━━━━━ EXCERPT PROVIDED

By GREGORY ZUCKERMAN AND VICKY GE HUANG
Mon, Nov 10, 2025 3 min

The hottest crypto trade has turned cold. Some investors are saying “told you so,” while others are doubling down.

It was the move to make for much of the year: Sell shares or borrow money, then plough the cash into bitcoin, ether and other cryptocurrencies. Investors bid up shares of these “crypto-treasury” companies, seeing them as a way to turbocharge wagers on the volatile crypto market.

Michael Saylor  pioneered the move in 2020 when he transformed a tiny software company, then called MicroStrategy , into a bitcoin whale now known as Strategy. But with bitcoin and ether prices now tumbling, so are shares in Strategy and its copycats. Strategy was worth around $128 billion at its peak in July; it is now worth about $70 billion.

The selloff is hitting big-name investors, including Peter Thiel, the famed venture capitalist who has backed multiple crypto-treasury companies, as well as individuals who followed evangelists into these stocks.

Saylor, for his part, has remained characteristically bullish, taking to social media to declare that bitcoin is on sale. Sceptics have been anticipating the pullback, given that crypto treasuries often trade at a premium to the underlying value of the tokens they hold.

“The whole concept makes no sense to me. You are just paying $2 for a one-dollar bill,” said Brent Donnelly, president of Spectra Markets. “Eventually those premiums will compress.”

When they first appeared, crypto-treasury companies also gave institutional investors who previously couldn’t easily access crypto a way to invest. Crypto exchange-traded funds that became available over the past two years now offer the same solution.

BitMine Immersion Technologies , a big ether-treasury company backed by Thiel and run by veteran Wall Street strategist Tom Lee , is down more than 30% over the past month.

ETHZilla , which transformed itself from a biotech company to an ether treasury and counts Thiel as an investor, is down 23% in a month.

Crypto prices rallied for much of the year, driven by the crypto-friendly Trump administration. The frenzy around crypto treasuries further boosted token prices. But the bullish run abruptly ended on Oct. 10, when President Trump’s surprise tariff announcement against China triggered a selloff.

A record-long government shutdown and uncertainty surrounding Federal Reserve monetary policy also have weighed on prices.

Bitcoin prices have fallen 15% in the past month. Strategy is off 26% over that same period, while Matthew Tuttle’s related ETF—MSTU—which aims for a return that is twice that of Strategy, has fallen 50%.

“Digital asset treasury companies are basically leveraged crypto assets, so when crypto falls, they will fall more,” Tuttle said. “Bitcoin has shown that it’s not going anywhere and that you get rewarded for buying the dips.”

━━━━━━━━━━

TASK GOAL:
Answer these questions using the article on crypto-treasury companies.
(a) How much was Strategy worth at its peak in July?
(b) On what date did the bullish crypto run abruptly end?
(c) By what percentage has MSTU fallen over the past month?
The records that follow come from a separate source.

━━━━━ SUPPLIED INFORMATION

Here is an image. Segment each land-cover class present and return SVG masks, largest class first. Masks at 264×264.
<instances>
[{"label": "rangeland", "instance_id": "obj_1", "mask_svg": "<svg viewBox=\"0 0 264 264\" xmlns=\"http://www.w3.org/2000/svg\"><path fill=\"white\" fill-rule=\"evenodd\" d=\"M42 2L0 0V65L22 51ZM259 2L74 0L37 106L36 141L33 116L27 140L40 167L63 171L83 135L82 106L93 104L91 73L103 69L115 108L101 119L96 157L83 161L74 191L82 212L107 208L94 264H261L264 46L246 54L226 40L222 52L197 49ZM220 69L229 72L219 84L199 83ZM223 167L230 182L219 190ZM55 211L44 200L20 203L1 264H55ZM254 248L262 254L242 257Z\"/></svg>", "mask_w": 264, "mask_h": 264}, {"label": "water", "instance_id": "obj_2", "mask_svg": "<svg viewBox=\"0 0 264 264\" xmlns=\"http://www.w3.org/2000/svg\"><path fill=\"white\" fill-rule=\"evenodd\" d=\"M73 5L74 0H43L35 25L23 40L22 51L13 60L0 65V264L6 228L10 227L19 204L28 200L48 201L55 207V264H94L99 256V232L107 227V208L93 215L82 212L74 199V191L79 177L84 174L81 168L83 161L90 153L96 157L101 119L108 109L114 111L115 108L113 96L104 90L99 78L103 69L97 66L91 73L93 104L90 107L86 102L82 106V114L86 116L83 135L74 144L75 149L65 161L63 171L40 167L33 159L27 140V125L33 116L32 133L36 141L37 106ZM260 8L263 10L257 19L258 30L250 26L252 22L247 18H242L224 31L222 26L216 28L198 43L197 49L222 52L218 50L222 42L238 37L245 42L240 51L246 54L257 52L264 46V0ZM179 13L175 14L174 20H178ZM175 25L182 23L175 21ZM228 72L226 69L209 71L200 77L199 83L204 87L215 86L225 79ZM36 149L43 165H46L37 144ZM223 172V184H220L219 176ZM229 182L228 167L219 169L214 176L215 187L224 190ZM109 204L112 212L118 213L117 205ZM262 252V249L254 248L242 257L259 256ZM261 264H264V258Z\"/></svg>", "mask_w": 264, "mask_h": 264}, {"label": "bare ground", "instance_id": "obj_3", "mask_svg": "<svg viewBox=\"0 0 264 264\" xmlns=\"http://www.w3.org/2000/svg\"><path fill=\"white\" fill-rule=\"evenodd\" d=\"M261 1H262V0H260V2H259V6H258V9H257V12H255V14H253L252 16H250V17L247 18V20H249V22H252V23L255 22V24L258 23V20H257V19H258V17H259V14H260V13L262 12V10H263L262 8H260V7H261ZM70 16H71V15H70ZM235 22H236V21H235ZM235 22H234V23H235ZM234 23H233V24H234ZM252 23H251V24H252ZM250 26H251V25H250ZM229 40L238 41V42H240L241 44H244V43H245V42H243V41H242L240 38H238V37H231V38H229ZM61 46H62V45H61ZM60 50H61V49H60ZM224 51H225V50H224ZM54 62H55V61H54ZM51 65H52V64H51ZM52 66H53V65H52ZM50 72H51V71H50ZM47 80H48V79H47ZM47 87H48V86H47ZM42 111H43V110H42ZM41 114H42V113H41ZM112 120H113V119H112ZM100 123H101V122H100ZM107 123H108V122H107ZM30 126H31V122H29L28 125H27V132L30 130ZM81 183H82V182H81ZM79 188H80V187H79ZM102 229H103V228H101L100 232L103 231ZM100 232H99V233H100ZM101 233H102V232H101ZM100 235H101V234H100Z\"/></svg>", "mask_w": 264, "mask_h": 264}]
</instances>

━━━━━━━━━━
━━━━━ SUPPLIED INFORMATION

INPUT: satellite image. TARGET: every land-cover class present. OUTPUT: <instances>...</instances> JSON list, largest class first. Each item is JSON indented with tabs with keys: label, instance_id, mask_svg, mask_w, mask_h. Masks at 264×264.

━━━━━━━━━━

COMPLETED EXERCISE:
(a) Around $128 billion.
(b) Oct. 10.
(c) 50%.